DESCRIPTION OF THE TASK: In the data that follows, find each line containing "will" and copy it.

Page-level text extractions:
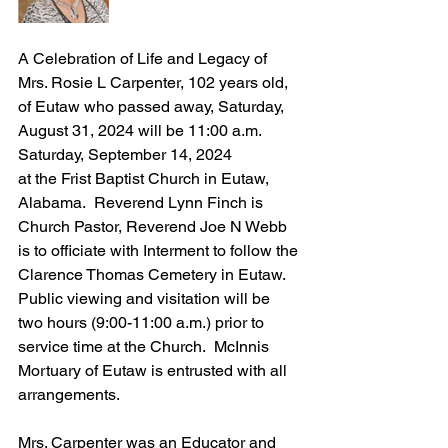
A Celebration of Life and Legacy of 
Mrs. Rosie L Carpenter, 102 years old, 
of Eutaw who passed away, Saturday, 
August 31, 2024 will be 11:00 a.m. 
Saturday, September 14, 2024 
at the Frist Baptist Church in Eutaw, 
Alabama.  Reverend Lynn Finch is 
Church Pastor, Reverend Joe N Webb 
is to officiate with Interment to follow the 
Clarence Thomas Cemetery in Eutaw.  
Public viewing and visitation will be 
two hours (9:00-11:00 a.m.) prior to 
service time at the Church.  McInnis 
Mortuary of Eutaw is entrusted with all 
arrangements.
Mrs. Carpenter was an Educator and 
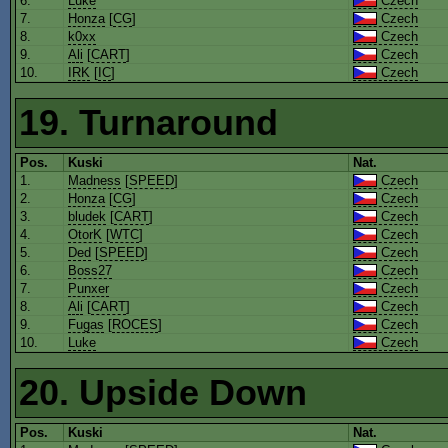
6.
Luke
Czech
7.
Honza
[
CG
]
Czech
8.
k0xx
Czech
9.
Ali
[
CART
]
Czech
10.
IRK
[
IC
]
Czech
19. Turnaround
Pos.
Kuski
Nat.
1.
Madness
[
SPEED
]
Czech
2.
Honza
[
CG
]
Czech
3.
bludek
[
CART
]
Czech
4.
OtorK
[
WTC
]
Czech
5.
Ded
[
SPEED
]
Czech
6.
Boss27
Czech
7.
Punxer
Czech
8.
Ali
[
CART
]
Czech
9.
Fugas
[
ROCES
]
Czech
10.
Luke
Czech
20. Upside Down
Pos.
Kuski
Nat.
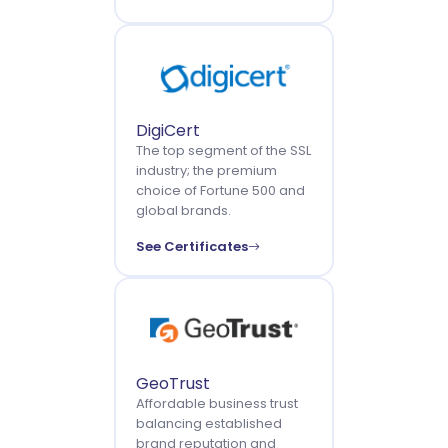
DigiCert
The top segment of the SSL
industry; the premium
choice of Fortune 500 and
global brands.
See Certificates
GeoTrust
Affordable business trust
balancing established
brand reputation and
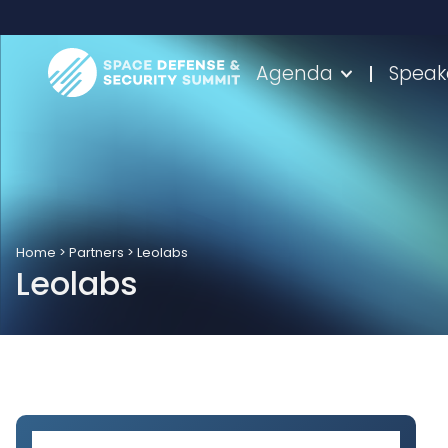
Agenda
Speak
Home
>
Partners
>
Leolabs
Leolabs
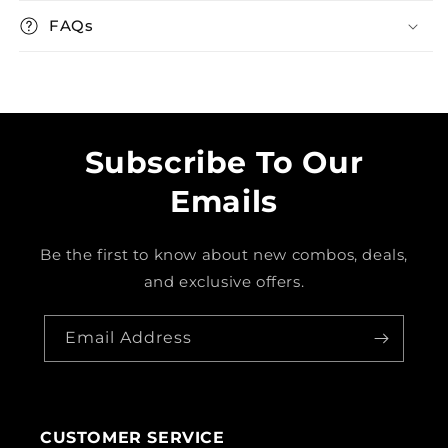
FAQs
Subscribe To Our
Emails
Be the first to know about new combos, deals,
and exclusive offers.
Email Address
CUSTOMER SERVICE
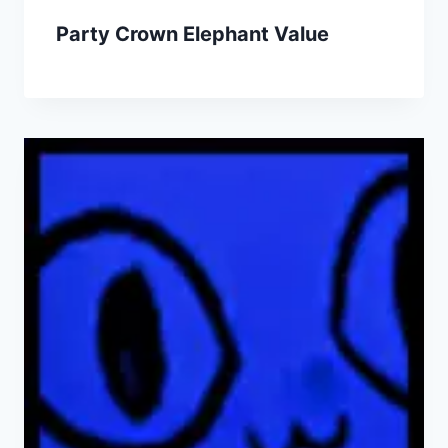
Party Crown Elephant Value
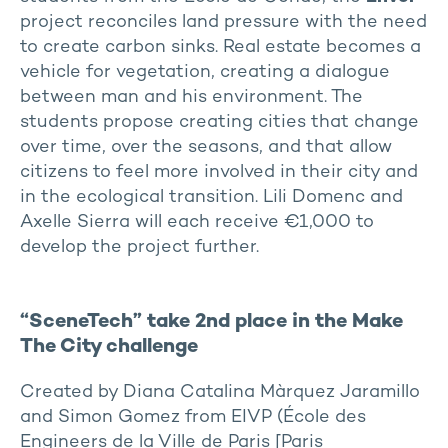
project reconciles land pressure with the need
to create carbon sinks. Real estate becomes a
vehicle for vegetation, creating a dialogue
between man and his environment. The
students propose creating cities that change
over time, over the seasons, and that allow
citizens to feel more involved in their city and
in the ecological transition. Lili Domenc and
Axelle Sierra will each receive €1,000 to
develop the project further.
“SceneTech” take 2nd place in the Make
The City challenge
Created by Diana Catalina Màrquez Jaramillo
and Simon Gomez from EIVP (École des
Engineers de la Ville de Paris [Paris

SOLVED PROBLEM:
August 31, 2024 will be 11:00 a.m. 
Public viewing and visitation will be 
Axelle Sierra will each receive €1,000 to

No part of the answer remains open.